* **What needs to be done**: Where a line below holds the string "elbow", copy that line.

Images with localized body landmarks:
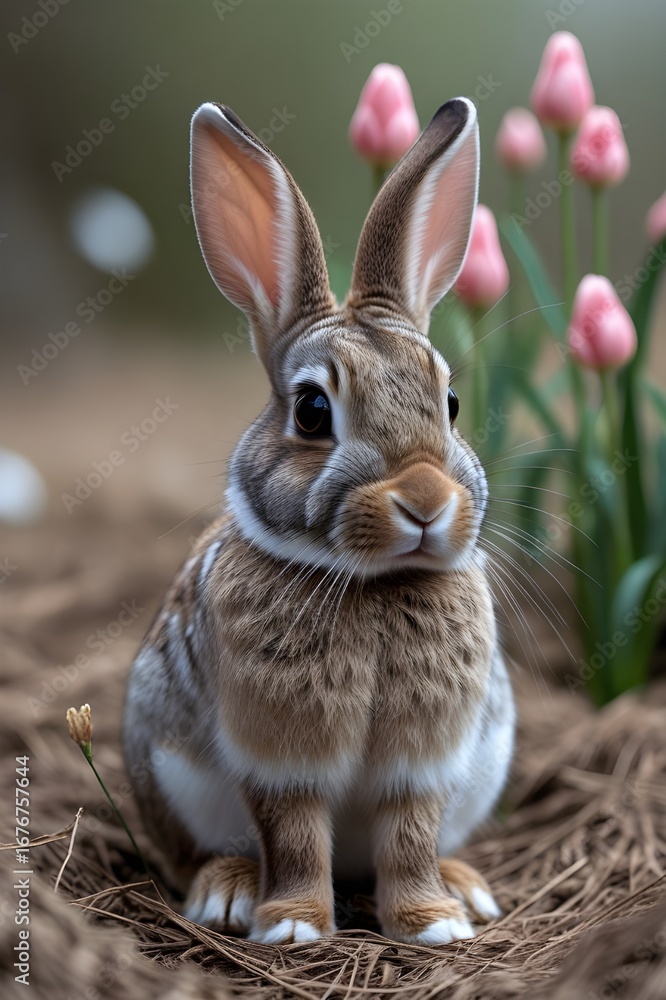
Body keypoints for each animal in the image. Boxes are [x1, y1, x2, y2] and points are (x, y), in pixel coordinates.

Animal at [123, 96, 515, 946]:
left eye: (450, 403)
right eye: (311, 411)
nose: (426, 499)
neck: (373, 583)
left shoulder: (425, 763)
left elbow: (411, 832)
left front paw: (434, 923)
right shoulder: (278, 759)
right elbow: (295, 832)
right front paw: (294, 926)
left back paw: (467, 887)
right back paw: (228, 892)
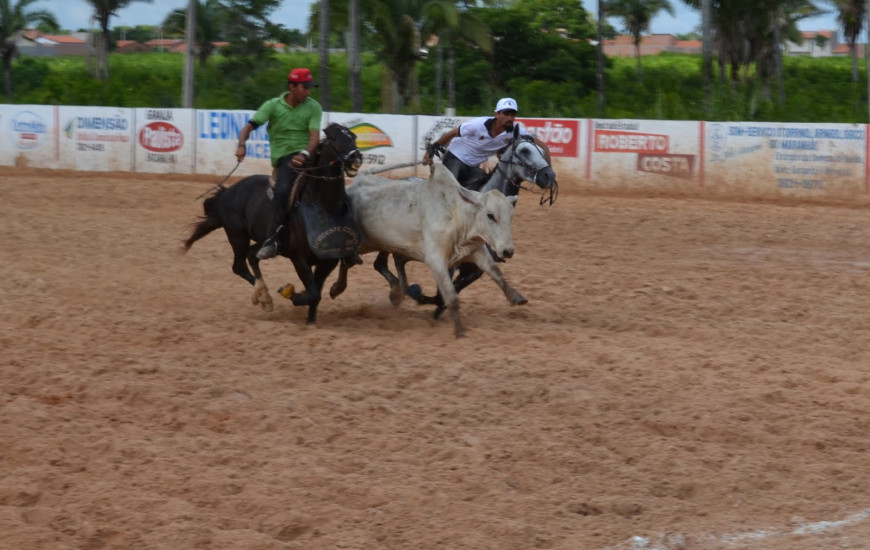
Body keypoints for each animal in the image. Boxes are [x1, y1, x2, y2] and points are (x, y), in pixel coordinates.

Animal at [182, 123, 362, 326]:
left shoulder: (329, 260)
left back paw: (264, 294)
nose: (356, 158)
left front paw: (310, 320)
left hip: (262, 241)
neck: (323, 205)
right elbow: (312, 294)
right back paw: (265, 298)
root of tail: (227, 193)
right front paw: (291, 294)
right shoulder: (299, 260)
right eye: (333, 138)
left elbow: (316, 294)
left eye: (353, 137)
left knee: (252, 255)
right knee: (239, 265)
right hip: (237, 236)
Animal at [332, 162, 524, 338]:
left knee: (359, 263)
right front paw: (459, 329)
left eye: (511, 216)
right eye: (490, 215)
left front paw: (515, 297)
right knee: (348, 260)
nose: (508, 251)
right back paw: (339, 288)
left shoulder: (476, 251)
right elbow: (450, 295)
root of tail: (357, 182)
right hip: (361, 243)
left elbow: (495, 272)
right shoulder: (437, 260)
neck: (456, 215)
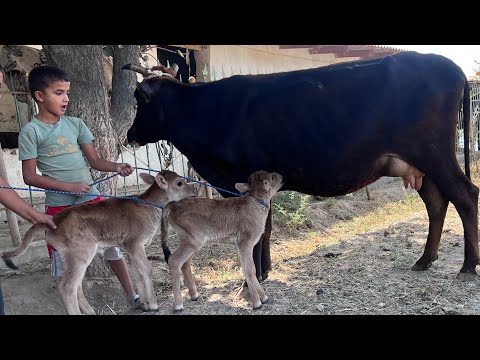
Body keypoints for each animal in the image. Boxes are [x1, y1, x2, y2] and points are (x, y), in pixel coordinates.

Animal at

* **The completed task**:
left elbow: (411, 832)
right elbow: (295, 832)
right elbow: (312, 294)
left elbow: (316, 294)
right elbow: (450, 295)
left elbow: (495, 272)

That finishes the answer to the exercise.